*** Exercise materials Section Begins ***

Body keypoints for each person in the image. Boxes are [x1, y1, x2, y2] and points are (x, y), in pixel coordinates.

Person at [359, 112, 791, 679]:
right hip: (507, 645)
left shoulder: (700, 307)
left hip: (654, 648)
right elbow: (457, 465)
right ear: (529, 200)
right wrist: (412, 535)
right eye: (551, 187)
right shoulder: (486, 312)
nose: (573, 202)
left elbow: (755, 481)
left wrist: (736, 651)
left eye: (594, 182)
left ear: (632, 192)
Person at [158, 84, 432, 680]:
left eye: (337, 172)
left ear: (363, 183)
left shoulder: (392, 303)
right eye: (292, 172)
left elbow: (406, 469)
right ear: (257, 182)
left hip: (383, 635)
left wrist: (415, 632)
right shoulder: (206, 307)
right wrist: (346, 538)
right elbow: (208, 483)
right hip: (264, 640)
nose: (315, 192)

*** Exercise materials Section Ends ***
*** Exercise materials Section Begins ***

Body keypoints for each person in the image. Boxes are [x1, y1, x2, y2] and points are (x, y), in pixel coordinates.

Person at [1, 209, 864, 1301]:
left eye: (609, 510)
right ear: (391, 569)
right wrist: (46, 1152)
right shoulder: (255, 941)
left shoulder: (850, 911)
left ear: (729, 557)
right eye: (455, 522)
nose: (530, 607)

*** Exercise materials Section Ends ***

Using the entries, count how many lines contain the string "wrist". Write only the number.

5